Another example is a rule made final in July that closes a loophole for the processing of downer calves—animals too sick, injured, or weak to walk—to prohibit sending them into the food supply, just as was done for downer cattle by USDA regulations in 2009. A series of undercover investigations documented that downer calves are subjected to the same heinous abuse as adult downer cows to get them on their feet for inspection, and showed the serious food safety concerns from eating calves unable to stand, as there were for downer cattle. This rule was anything but precipitously adopted—the agency had said back in 2013 that it would update its regulations to close the loophole—and a bipartisan group of 92 Representatives and 14 Senators urged the USDA and the OMB to finish this rulemaking in letters sent in 2014 and 2015.
One report found that rules issued during the “midnight” or presidential transition period spent even more time in the rulemaking process and received even more extensive vetting than other rules. That’s certainly been our experience with the measures concerning which we’ve encouraged final action. Analysis of all economically significant rulemakings finalized since 1999 showed that such rules issued during the transition period took on average 3.6 years to complete compared to 2.8 years for rules issued at other times during a term.
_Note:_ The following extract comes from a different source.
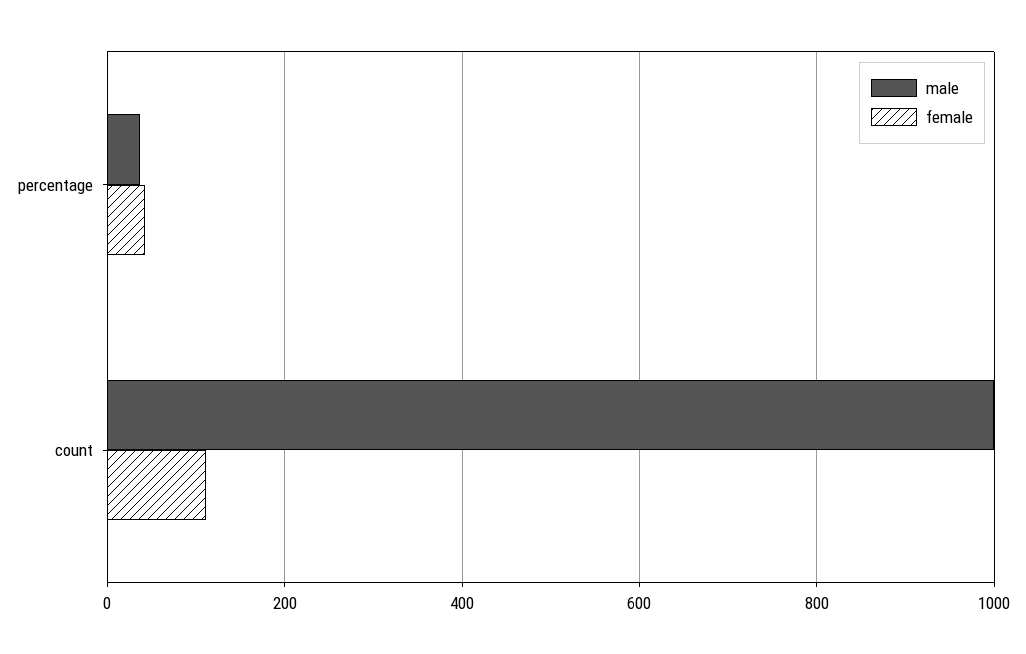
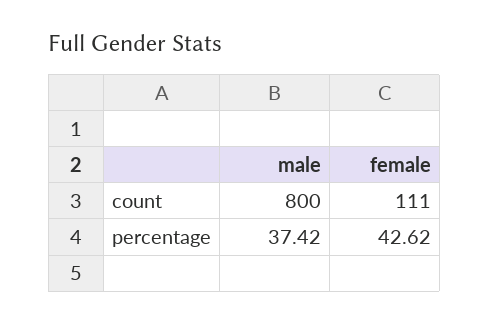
male, count: 1000 -> 800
It would be a terrible mistake for Congress to sweep these several rules away and undercut reasonable efforts—in the works for years, after getting substantial input from Congress—to ensure that animal protection laws are carried out effectively. There was nothing nefarious or undercutting about this rulemaking, and if anything, the Obama Administration has dragged its feet on the issue, rather than rushing it through at the last minute.
The Regulations from the Executive in Need of Scrutiny (REINS) Act of 2017, H.R. 26, passed late yesterday, also on a virtually party-line vote. It would require that both houses of Congress approve a major rule (including those issued during the 60 legislative/session days prior to adjournment of the previous session), with no alteration, within a 70-day window. If both chambers are unable to swiftly approve a major rule, it would not take effect and reconsideration during that Congress would be precluded. By doing nothing, Congress would prevent existing laws from being implemented, including common sense, non-controversial rules affecting animal welfare. The bill forces expedited floor consideration by both chambers of resolutions to approve major rules and to disapprove non-major rules, and it bars judicial review of any actions taken under the REINS Act.
Congress sets the boundaries for agency rulemaking, making the REINS Act needless and redundant. It is already the case that agencies can only exercise authority that has been delegated by Congress in authorizing legislation, and if agencies overstep their authority, judicial scrutiny can be invoked and agency actions can be reversed.
We urge the Senate to reject these unwarranted, overreaching, and radical bills, and anything like them, which take a sledgehammer approach to regulations and could negate well-considered and broadly supported rules to implement and enforce animal protection laws.